> [Problem description]:
Pull out every line in the records below that contains the string "What". Treat uppercase and lowercase as different.

[[ Provided entries open ]]

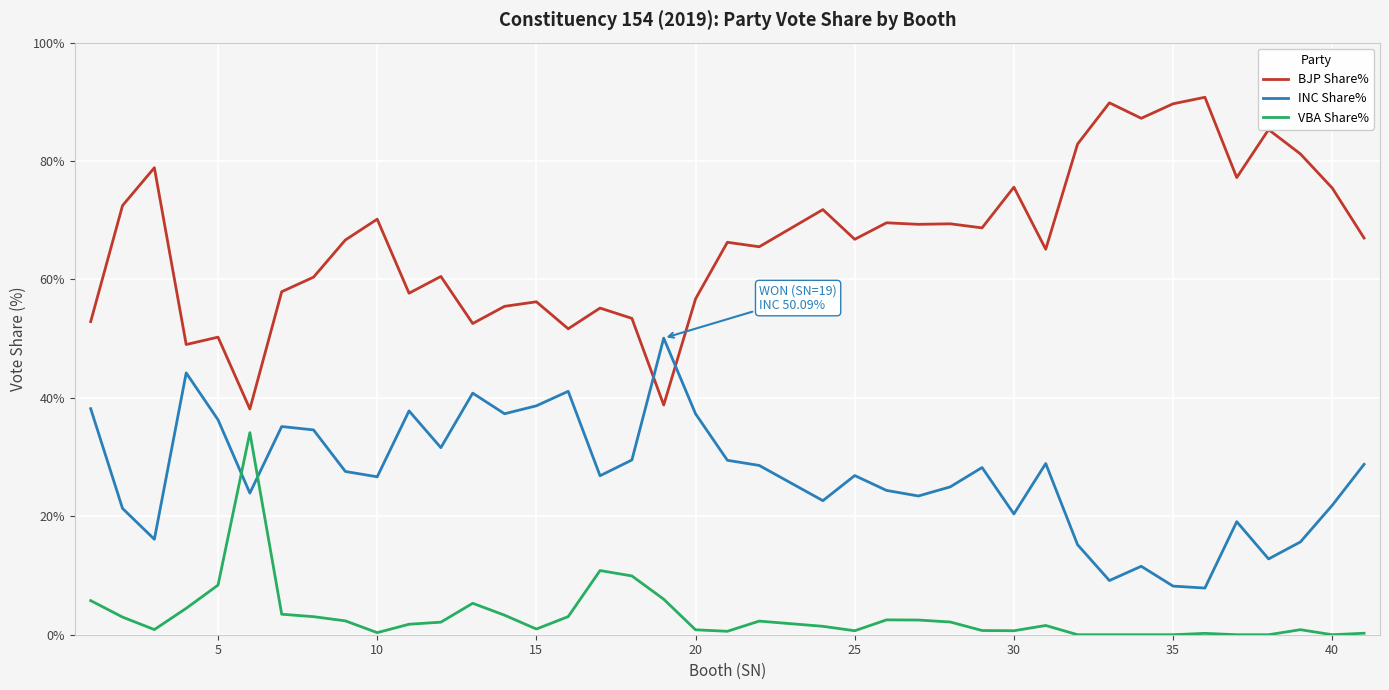

Which series has the widest spread of values?

BJP Share%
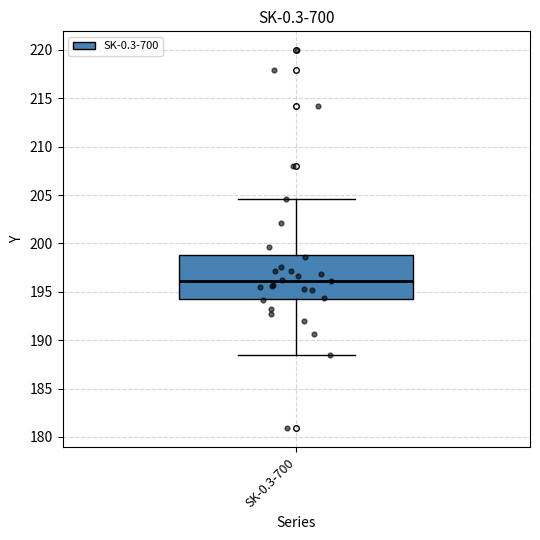

Where does the median line of the box for SK-0.3-700 sit on the y-axis? The values are not printed on the chart, so give them approximately, as read against the axis.

196.0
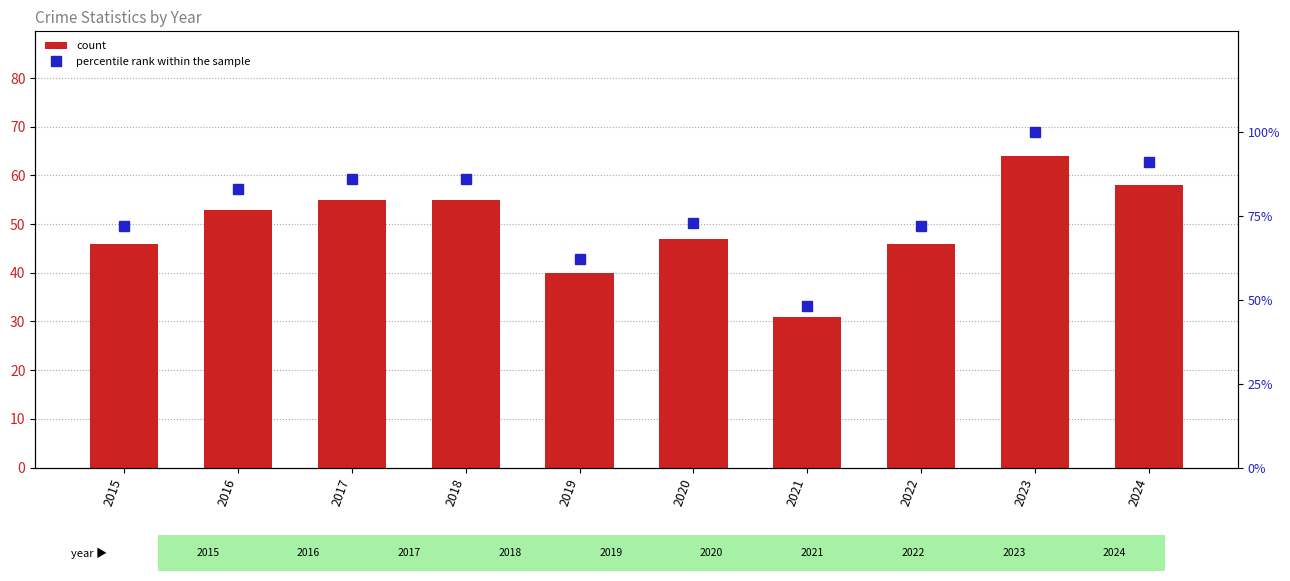

Which series has the widest spread of values?

percentile rank within the sample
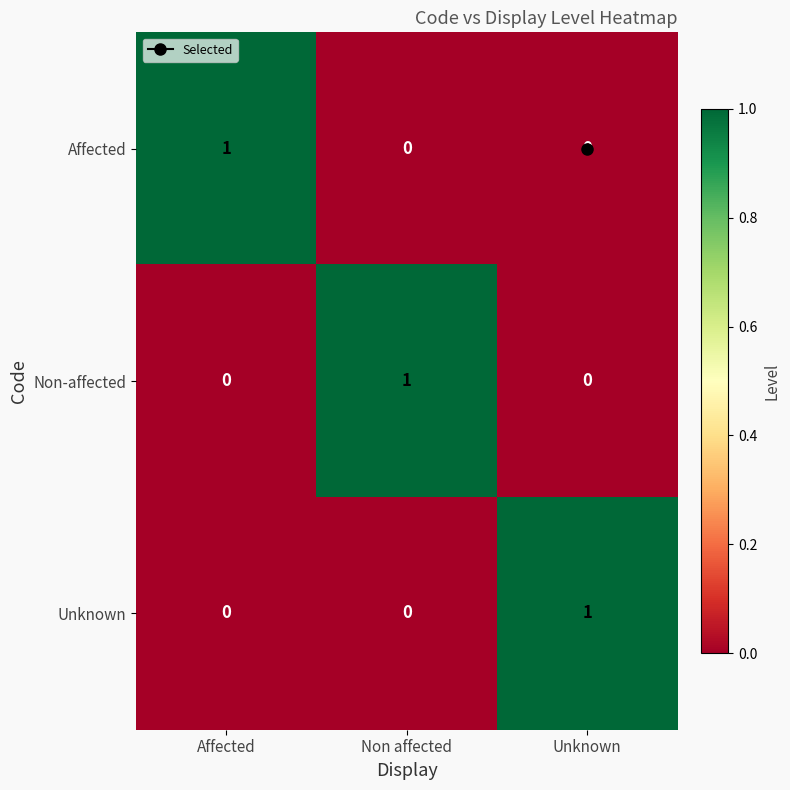

Is the value of Non-affected at Unknown greater than the value of Unknown at Unknown?

No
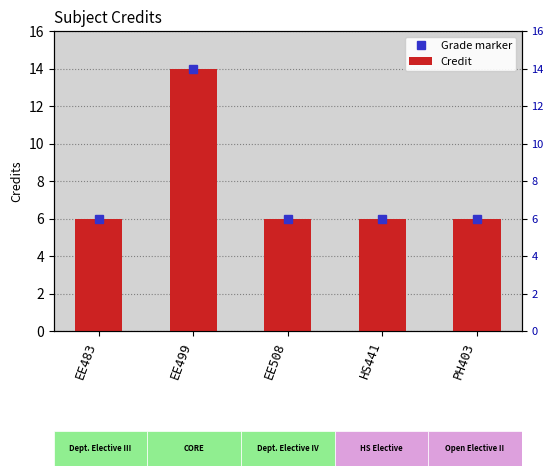

What is the label of the 4th bar from the right?

EE499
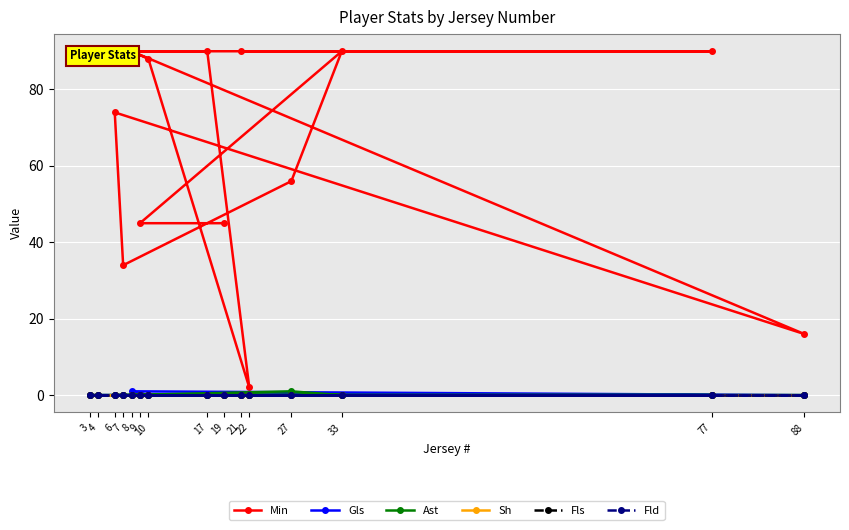

What is the sum of all Gls values?

1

[[ Provided entries closed ]]

> [Task answer]:
What is the label of the 4th bar from the right?
What is the sum of all Gls values?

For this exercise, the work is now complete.